Noel,

There are 2 ways here

#1) End user using an Incubator podling m2 artifact directly: End
users need to specify our repo in their pom.xml explicity. this is a
conscious decision.

#2) End user using a regular Apache project that depends on incubator
podling artifact: End users won't have to touch their pom.xml and the
podling jars are automatically downloaded. So we lose the benefit
here.

*BUT* here's what we can do to make #2 a conscious decision. Say
Axis2...we depend on woden.

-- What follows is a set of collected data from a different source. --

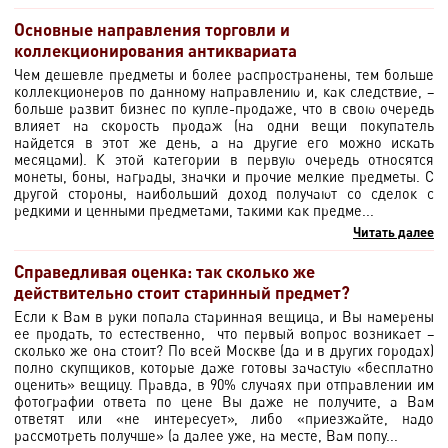
Основные направления торговли и
коллекционирования антиквариата
Чем дешевле предметы и более распространены, тем больше
коллекционеров по данному направлению и, как следствие, –
больше развит бизнес по купле-продаже, что в свою очередь
влияет на скорость продаж (на одни вещи покупатель
найдется в этот же день, а на другие его можно искать
месяцами). К этой категории в первую очередь относятся
монеты, боны, награды, значки и прочие мелкие предметы. С
другой стороны, наибольший доход получают со сделок с
редкими и ценными предметами, такими как предме...
Читать далее
Справедливая оценка: так сколько же
действительно стоит старинный предмет?
Если к Вам в руки попала старинная вещица, и Вы намерены
ее продать, то естественно, что первый вопрос возникает –
сколько же она стоит? По всей Москве (да и в других городах)
полно скупщиков, которые даже готовы зачастую «бесплатно
оценить» вещицу. Правда, в 90% случаях при отправлении им
фотографии ответа по цене Вы даже не получите, а Вам
ответят или «не интересует», либо «приезжайте, надо
рассмотреть получше» (а далее уже, на месте, Вам попу...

If we mark woden jar with scope=provided
[1], then the end user has to do a conscious import just like they did
in #1. So there is a way to enforce the policy if we wish.

thanks,
dims

[1] 
http://maven.apache.org/guides/introduction/introduction-to-dependency-mechanism.html

On 3/15/07, Noel J. Bergman <[EMAIL PROTECTED]> wrote:
Daniel Kulp wrote:

> Noel J. Bergman wrote:
> > As I understand it, so please correct me if I am wrong, if I download
> > a program that builds using Maven, and it has dependencies in its
> > pom.xml on Incubator artifiacts, then if Incubator artifacts are
> > conflated with ASF artifacts, then when I built the program, it will
> > automatically download the Incubator artifacts from the repository
> > without my being aware of the dependency.  However, if the Incubator
> > artifacts are segregated into a separate repository, then Maven will
> > not download them until I, the downstream user, add that repository to
> > Maven.  Is that correct or incorrect?

> If my project directly depends on incubator artifacts, I would need to
> put the incubator repository in my pom.   However, if I depend on
> another project that depends on incubator artifacts, I wouldn't because
> most likely, their poms have a repository entry for the incubator.

Ah, so the goal of requiring users to make the deliberate and explicit
decision to use Incubator artifacts is not satisfied because Maven requires
users to inspect every POM for every dependent in the entire chain.

> anything from the incubator that it needs will automatically be grabbed
> without me knowing about it.

If that is true, and we cannot fix Maven, then I agree with great
disappointment (and hardly the first time regarding Maven) there is little
point to a separate repository.  We're not getting the desired benefit.